Critiquée pour son manque de courage contre les discriminations, la Fifa rate une occasion historique d'ouvrir un débat sur la place des personnes LGBTQ+ dans le football, mais aussi dans le sport en général.
La récente série de Netflix sur les dessous de la Fifa ne rassurera pas les amateurs d’un sport plus transparent et conscient des questions sociétales. En déclarant il y a quelques jours «Aujourd’hui, je me sens qatari, aujourd’hui je me sens arabe, aujourd’hui je me sens africain, aujourd’hui je me sens gay, aujourd’hui je me sens handicapé, aujourd’hui je me sens travailleur migrant », le président de la Fifa, Gianni Infantino n’est pas parvenu à convaincre. Au contraire, cette affirmation ressemble à) une négation de tous les sujets de société qui entourent la prestigieuse Coupe du Monde de football : les droits humains, notamment les droits LGBT, mais aussi ceux des travailleurs migrants.
Le brassard « One Love » a été créé par L’UEFA précisément pour apporter le thème de la tolérance envers les minorités dans le monde du football qui reste tristement imperméable au changements de la société. Sept équipes européennes espéraient porter ce brassard aux couleurs arc-en-ciel : l’Angleterre, le pays de Galles, la Belgique, le Danemark, l’Allemagne, les Pays-Bas et la Suisse. Mais la Fifa a menacé de sanctions ces équipes qui ont répondu par un communiqué : «La Fifa a été très claire, elle imposera des sanctions sportives si nos capitaines portent les brassards sur le terrain. En tant que fédérations nationales, nous ne pouvons pas demander à nos joueurs de risquer des sanctions sportives, y compris des cartons jaunes. Nous étions prêts à payer des amendes… mais nous ne pouvons pas mettre nos joueurs dans une situation où ils pourraient être avertis ou même obligés de quitter le terrain de jeu ».
La France en retard
La France a refusé d’apporter son soutien à l’opération « One Love » et son capitaine, Hugo Lloris avait annoncé ne pas vouloir porter le brassard. «Lorsqu’on est en France, lorsqu’on accueille des étrangers, on a souvent l’envie qu’ils se prêtent à nos règles, qu’ils respectent notre culture, et j’en ferai de même quand j’irai au Qatar, tout simplement», avait-il déjà dit la semaine dernière en conférence de presse. Cette envie de ne pas « politiser le sport » est compréhensible, mais la Coupe du monde au Qatar n’est-elle pas une grande entreprise de soft power? « Vous savez, chez les sportifs, il y a un côté « je respecte les règles, je respecte le cadre »», avait réagi la ministre des Sports Amélie Oudéa-Castéra. Ces annonces interviennent alors que le site « Arrêt sur Images » révèle par ailleurs que la FFF aurait censuré une interview d’Hugo Lloris faite par l’ancien footballeur Yoann Lemaire, qui a révélé son homosexualité en 2004. Au cours de cet entretien, Hugo Lloris aurait comparé les insultes homophobes chantées dans les stades à un simple «folklore».

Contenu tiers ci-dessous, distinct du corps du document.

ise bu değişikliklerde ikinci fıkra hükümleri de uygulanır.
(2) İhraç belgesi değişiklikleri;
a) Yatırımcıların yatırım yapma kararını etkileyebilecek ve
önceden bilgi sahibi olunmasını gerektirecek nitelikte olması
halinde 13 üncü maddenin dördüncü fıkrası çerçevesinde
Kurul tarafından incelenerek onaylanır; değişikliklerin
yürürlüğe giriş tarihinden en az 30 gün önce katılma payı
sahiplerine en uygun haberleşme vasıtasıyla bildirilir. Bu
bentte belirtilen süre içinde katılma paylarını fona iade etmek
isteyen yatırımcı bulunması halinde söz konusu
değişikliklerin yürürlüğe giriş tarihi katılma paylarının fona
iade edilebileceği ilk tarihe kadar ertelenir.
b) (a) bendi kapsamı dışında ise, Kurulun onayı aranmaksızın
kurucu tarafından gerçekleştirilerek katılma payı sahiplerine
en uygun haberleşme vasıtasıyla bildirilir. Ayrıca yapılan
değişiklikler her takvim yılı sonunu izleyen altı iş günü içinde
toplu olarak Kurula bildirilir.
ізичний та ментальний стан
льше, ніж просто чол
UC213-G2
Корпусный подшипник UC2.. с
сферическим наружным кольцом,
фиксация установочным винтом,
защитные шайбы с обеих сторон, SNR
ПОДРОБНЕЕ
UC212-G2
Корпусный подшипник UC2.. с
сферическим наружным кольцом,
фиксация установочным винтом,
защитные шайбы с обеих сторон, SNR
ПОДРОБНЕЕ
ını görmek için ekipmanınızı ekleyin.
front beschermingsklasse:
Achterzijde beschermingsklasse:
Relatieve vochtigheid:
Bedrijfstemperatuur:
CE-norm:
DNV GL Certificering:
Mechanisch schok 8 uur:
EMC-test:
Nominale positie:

Déçu, l’Australien Josh Cavallo, l’un des premiers footballeurs à avoir publiquement évoqué son homosexualité, s’en est vivement pris mardi à la décision de la Fifa d’interdire le port de brassards aux couleurs de l’arc-en-ciel lors de la Coupe du monde au Qatar. « La Fifa a interdit à toutes les équipes de porter le brassard « One Love » soutenant activement les LGBTQ à la Coupe du Monde. Vous à la Fifa, vous avez perdu mon respect. (Face à) tout le travail que mes alliés et la communauté LGBTQ + accomplissent pour rendre le football inclusif, vous avez démontré que le football n’était pas un lieu ouvert à tous ».